5. I produttori degli imballaggi di cui al comma 2, così come definiti all'articolo 218, comma 1, lettera r) del decreto legislativo 3 aprile 2006, n. 152, possono chiedere, con apposita istanza al ministro dell'Ambiente e della tutela del territorio e del mare, che si esprime con proprio decreto, di concerto con il ministero dello Sviluppo economico e delle infrastrutture, entro i successivi 60 giorni, l'esenzione agli obblighi del presente articolo per motivazioni tecniche o commerciali. In tal caso i produttori esentati versano al Conai, entro 60 giorni dall'emissione della relativa fatturazione, per ciascuna unità immessa sul mercato italiano un importo nella misura di 0,50 euro. Con il decreto di cui al comma 4 è disciplinato l'utilizzo di tali importi per le finalità della presente disposizione.

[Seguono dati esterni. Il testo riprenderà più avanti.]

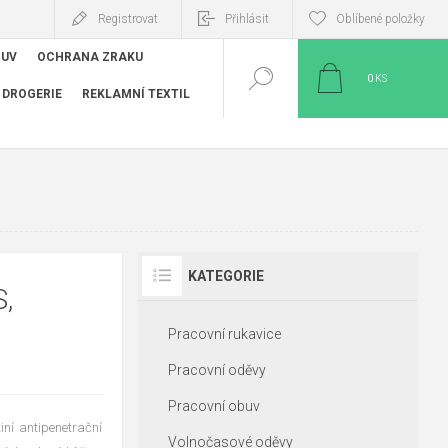
Registrovat
Přihlásit
Oblíbené položky
BUV
OCHRANA ZRAKU
0
KS
DROGERIE
REKLAMNÍ TEXTIL
KATEGORIE
,
Pracovní rukavice
Pracovní oděvy
Pracovní obuv
iní antipenetrační
Volnočasové oděvy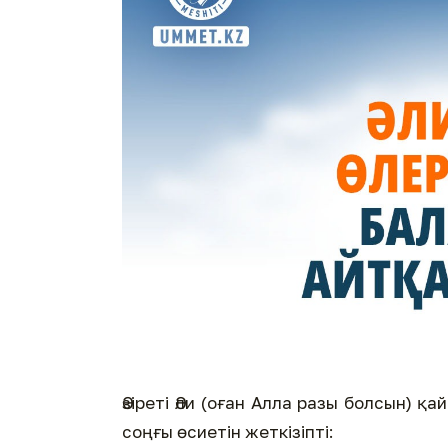
Әзіреті Әли (оған Алла разы болсын) 
соңғы өсиетін жеткізіпті: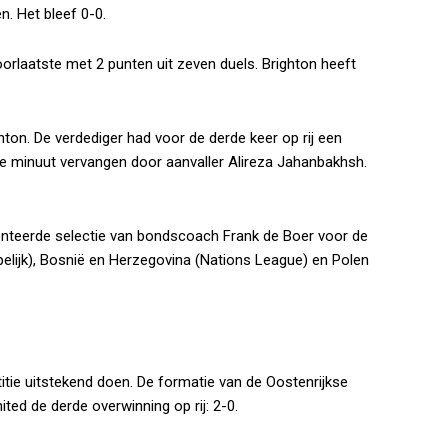
n. Het bleef 0-0.
oorlaatste met 2 punten uit zeven duels. Brighton heeft
hton. De verdediger had voor de derde keer op rij een
3e minuut vervangen door aanvaller Alireza Jahanbakhsh.
enteerde selectie van bondscoach Frank de Boer voor de
elijk), Bosnië en Herzegovina (Nations League) en Polen
itie uitstekend doen. De formatie van de Oostenrijkse
ted de derde overwinning op rij: 2-0.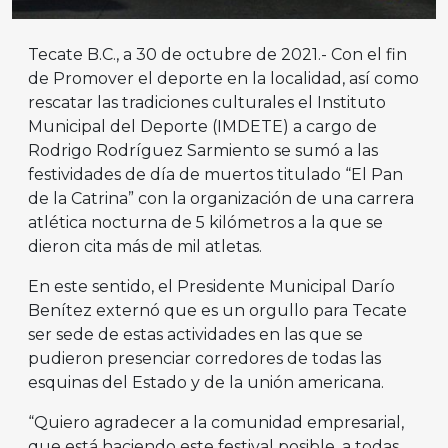
Tecate B.C., a 30 de octubre de 2021.- Con el fin
de Promover el deporte en la localidad, así como
rescatar las tradiciones culturales el Instituto
Municipal del Deporte (IMDETE) a cargo de
Rodrigo Rodríguez Sarmiento se sumó a las
festividades de día de muertos titulado “El Pan
de la Catrina” con la organización de una carrera
atlética nocturna de 5 kilómetros a la que se
dieron cita más de mil atletas.
En este sentido, el Presidente Municipal Darío
Benítez externó que es un orgullo para Tecate
ser sede de estas actividades en las que se
pudieron presenciar corredores de todas las
esquinas del Estado y de la unión americana.
“Quiero agradecer a la comunidad empresarial,
que está haciendo este festival posible, a todas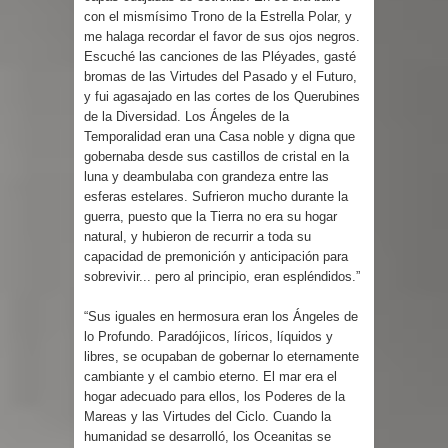
con el mismísimo Trono de la Estrella Polar, y
me halaga recordar el favor de sus ojos negros.
Escuché las canciones de las Pléyades, gasté
bromas de las Virtudes del Pasado y el Futuro,
y fui agasajado en las cortes de los Querubines
de la Diversidad. Los Ángeles de la
Temporalidad eran una Casa noble y digna que
gobernaba desde sus castillos de cristal en la
luna y deambulaba con grandeza entre las
esferas estelares. Sufrieron mucho durante la
guerra, puesto que la Tierra no era su hogar
natural, y hubieron de recurrir a toda su
capacidad de premonición y anticipación para
sobrevivir... pero al principio, eran espléndidos.”
“Sus iguales en hermosura eran los Ángeles de
lo Profundo. Paradójicos, líricos, líquidos y
libres, se ocupaban de gobernar lo eternamente
cambiante y el cambio eterno. El mar era el
hogar adecuado para ellos, los Poderes de la
Mareas y las Virtudes del Ciclo. Cuando la
humanidad se desarrolló, los Oceanitas se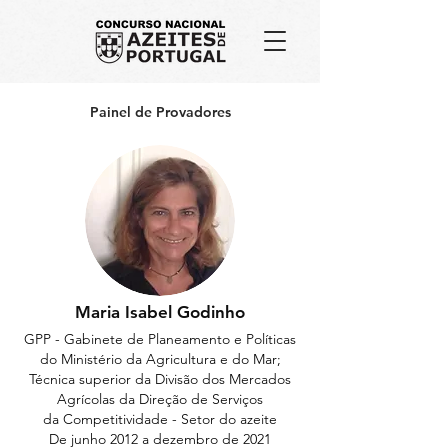
Painel de Provadores
Maria Isabel Godinho
GPP - Gabinete de Planeamento e Políticas
do Ministério da Agricultura e do Mar;
Técnica superior da Divisão dos Mercados
Agrícolas da Direção de Serviços
da
Competitividade -
Setor do azeite
De junho 2012 a dezembro de 2021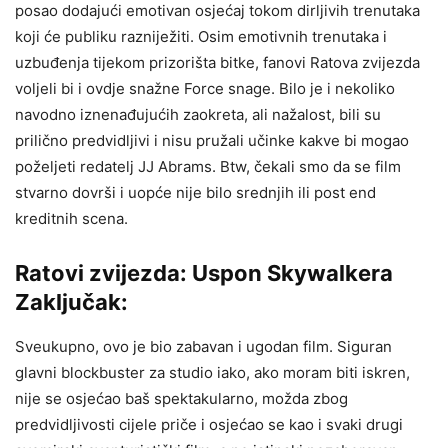
posao dodajući emotivan osjećaj tokom dirljivih trenutaka
koji će publiku razniježiti. Osim emotivnih trenutaka i
uzbuđenja tijekom prizorišta bitke, fanovi Ratova zvijezda
voljeli bi i ovdje snažne Force snage. Bilo je i nekoliko
navodno iznenađujućih zaokreta, ali nažalost, bili su
prilično predvidljivi i nisu pružali učinke kakve bi mogao
poželjeti redatelj JJ Abrams. Btw, čekali smo da se film
stvarno dovrši i uopće nije bilo srednjih ili post end
kreditnih scena.
Ratovi zvijezda: Uspon Skywalkera
Zaključak:
Sveukupno, ovo je bio zabavan i ugodan film. Siguran
glavni blockbuster za studio iako, ako moram biti iskren,
nije se osjećao baš spektakularno, možda zbog
predvidljivosti cijele priče i osjećao se kao i svaki drugi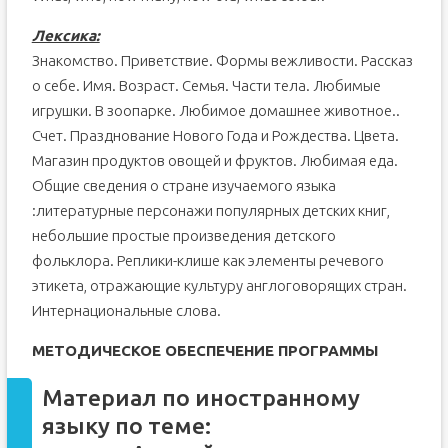
Лексика:
Знакомство. Приветствие. Формы вежливости. Рассказ
о себе. Имя. Возраст. Семья. Части тела. Любимые
игрушки. В зоопарке. Любимое домашнее животное..
Счет. Празднование Нового Года и Рождества. Цвета.
Магазин продуктов овощей и фруктов. Любимая еда.
Общие сведения о стране изучаемого языка
:литературные персонажи популярных детских книг,
небольшие простые произведения детского
фольклора. Реплики-клише как элементы речевого
этикета, отражающие культуру англоговорящих стран.
Интернациональные слова.
МЕТОДИЧЕСКОЕ ОБЕСПЕЧЕНИЕ ПРОГРАММЫ
Материал по иностранному
языку по теме: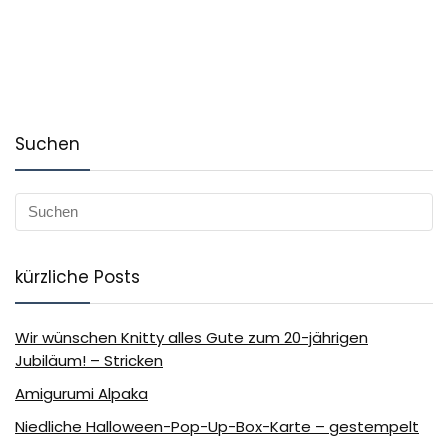
Suchen
kürzliche Posts
Wir wünschen Knitty alles Gute zum 20-jährigen
Jubiläum! – Stricken
Amigurumi Alpaka
Niedliche Halloween-Pop-Up-Box-Karte – gestempelt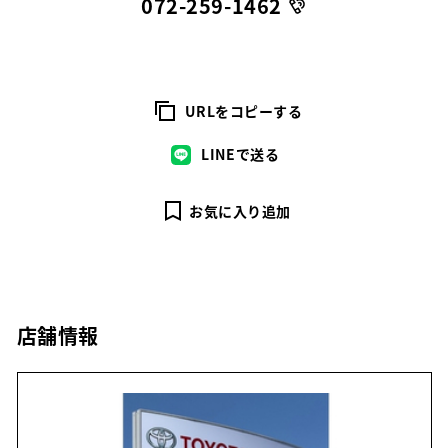
072-259-1462
URLをコピーする
LINEで送る
お気に入り追加
店舗情報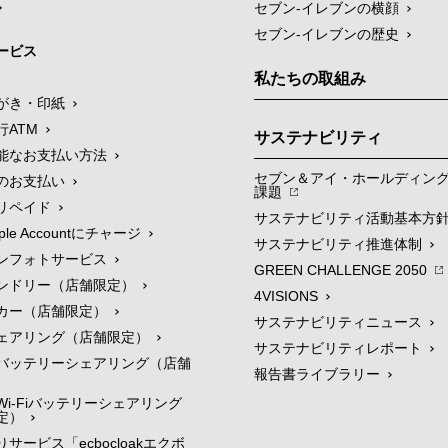
セブン-イレブンの横顔
セブン-イレブンの歴史
ービス
私たちの取組み
がき・印紙
行ATM
サステナビリティ
能なお支払い方法
セブン＆アイ・ホールディン
のお支払い
課題
リペイド
サステナビリティ活動基本方
le Accountにチャージ
サステナビリティ推進体制
ンフォトサービス
GREEN CHALLENGE 2050
ンドリー（店舗限定）
4VISIONS
カー（店舗限定）
サステナビリティニュース
ェアリング（店舗限定）
サステナビリティレポート
バッテリーシェアリング（店舗
報告書ライブラリー
i-Fiバッテリーシェアリング
定）
サービス「ecbocloakエクボ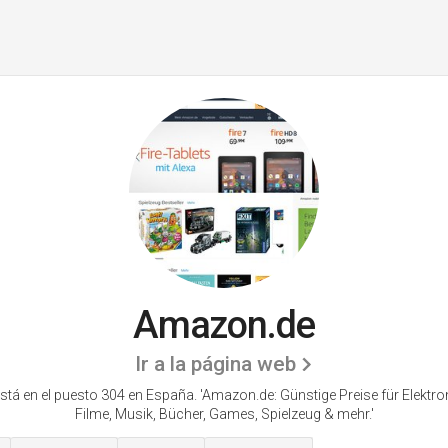
Amazon.de
Ir a la página web
á en el puesto 304 en España. 'Amazon.de: Günstige Preise für Elektron
Filme, Musik, Bücher, Games, Spielzeug & mehr.'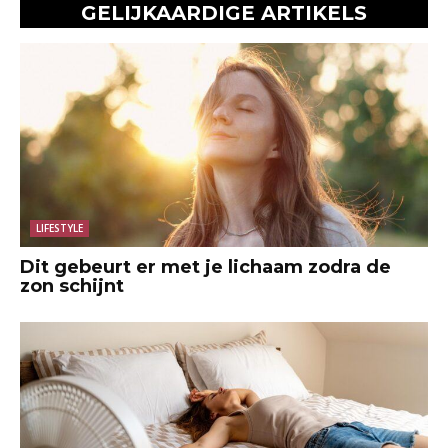
GELIJKAARDIGE ARTIKELS
LIFESTYLE
Dit gebeurt er met je lichaam zodra de
zon schijnt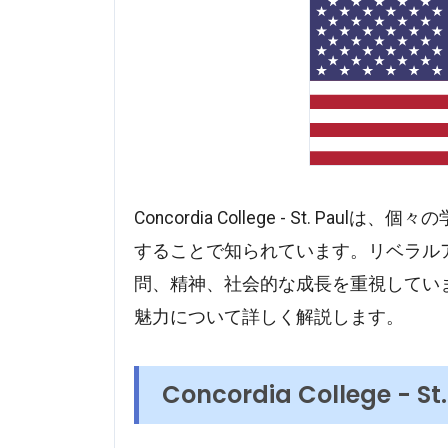
Concordia College - St. 
することで知られています。リベラル
問、精神、社会的な成長を重視しています。本
魅力について詳しく解説します。
Concordia College - 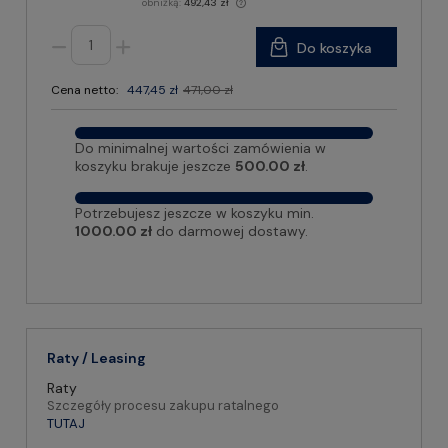
obniżką:
492,43 zł
Do koszyka
Cena netto:
447,45 zł
471,00 zł
Do minimalnej wartości zamówienia w
koszyku brakuje jeszcze
500.00 zł
.
Potrzebujesz jeszcze w koszyku min.
1000.00 zł
do darmowej dostawy.
Raty / Leasing
Raty
Szczegóły procesu zakupu ratalnego
TUTAJ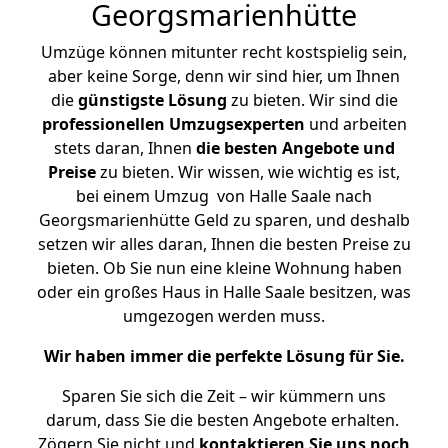
Georgsmarienhütte
Umzüge können mitunter recht kostspielig sein,
aber keine Sorge, denn wir sind hier, um Ihnen
die
günstigste
Lösung
zu bieten. Wir sind die
professionellen Umzugsexperten
und arbeiten
stets daran, Ihnen
die besten Angebote und
Preise
zu bieten. Wir wissen, wie wichtig es ist,
bei einem Umzug von Halle Saale nach
Georgsmarienhütte Geld zu sparen, und deshalb
setzen wir alles daran, Ihnen die besten Preise zu
bieten. Ob Sie nun eine kleine Wohnung haben
oder ein großes Haus in Halle Saale besitzen, was
umgezogen werden muss.
Wir haben immer die perfekte Lösung für Sie.
Sparen Sie sich die Zeit – wir kümmern uns
darum, dass Sie die besten Angebote erhalten.
Zögern Sie nicht und
kontaktieren Sie uns noch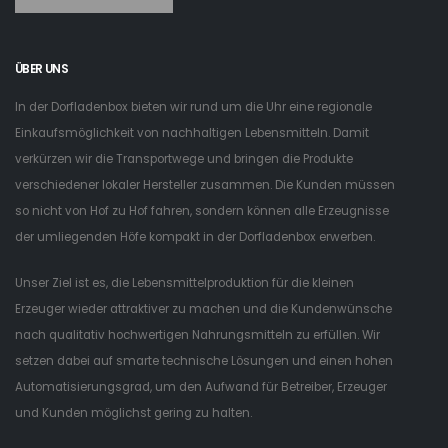
ÜBER UNS
In der Dorfladenbox bieten wir rund um die Uhr eine regionale
Einkaufsmöglichkeit von nachhaltigen Lebensmitteln. Damit
verkürzen wir die Transportwege und bringen die Produkte
verschiedener lokaler Hersteller zusammen. Die Kunden müssen
so nicht von Hof zu Hof fahren, sondern können alle Erzeugnisse
der umliegenden Höfe kompakt in der Dorfladenbox erwerben.
Unser Ziel ist es, die Lebensmittelproduktion für die kleinen
Erzeuger wieder attraktiver zu machen und die Kundenwünsche
nach qualitativ hochwertigen Nahrungsmitteln zu erfüllen. Wir
setzen dabei auf smarte technische Lösungen und einen hohen
Automatisierungsgrad, um den Aufwand für Betreiber, Erzeuger
und Kunden möglichst gering zu halten.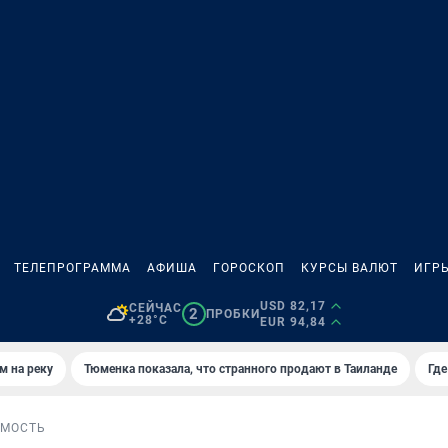
ТЕЛЕПРОГРАММА
АФИША
ГОРОСКОП
КУРСЫ ВАЛЮТ
ИГР
USD 82,17
СЕЙЧАС
2
ПРОБКИ
+28°C
EUR 94,84
м на реку
Тюменка показала, что странного продают в Таиланде
Где
МОСТЬ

6. L'Enea - Agenzia nazionale per le nuove tecnologie, l'energia e lo sviluppo economico sostenibile entro sessanta giorni dall'entrata in vigore della presente disposizione propone al ministero dell'Ambiente, della tutela del territorio e del mare soluzioni tecniche idonee a soddisfare i requisiti di cui alla lettera f) del comma 4.

7. II ministro dell'Ambiente e della tutela del territorio e del mare, con proprio decreto di natura regolamentare, di concerto con il ministero dello Sviluppo economico e delle infrastrutture, può sottoporre altre tipologie di imballaggi alle disposizioni del presente articolo, disciplinando le eventuali ulteriori necessarie procedure e modalità.
8. In ogni caso dall'applicazione del presente articolo non possono derivare nuovi o maggiori oneri a carico della spesa pubblica.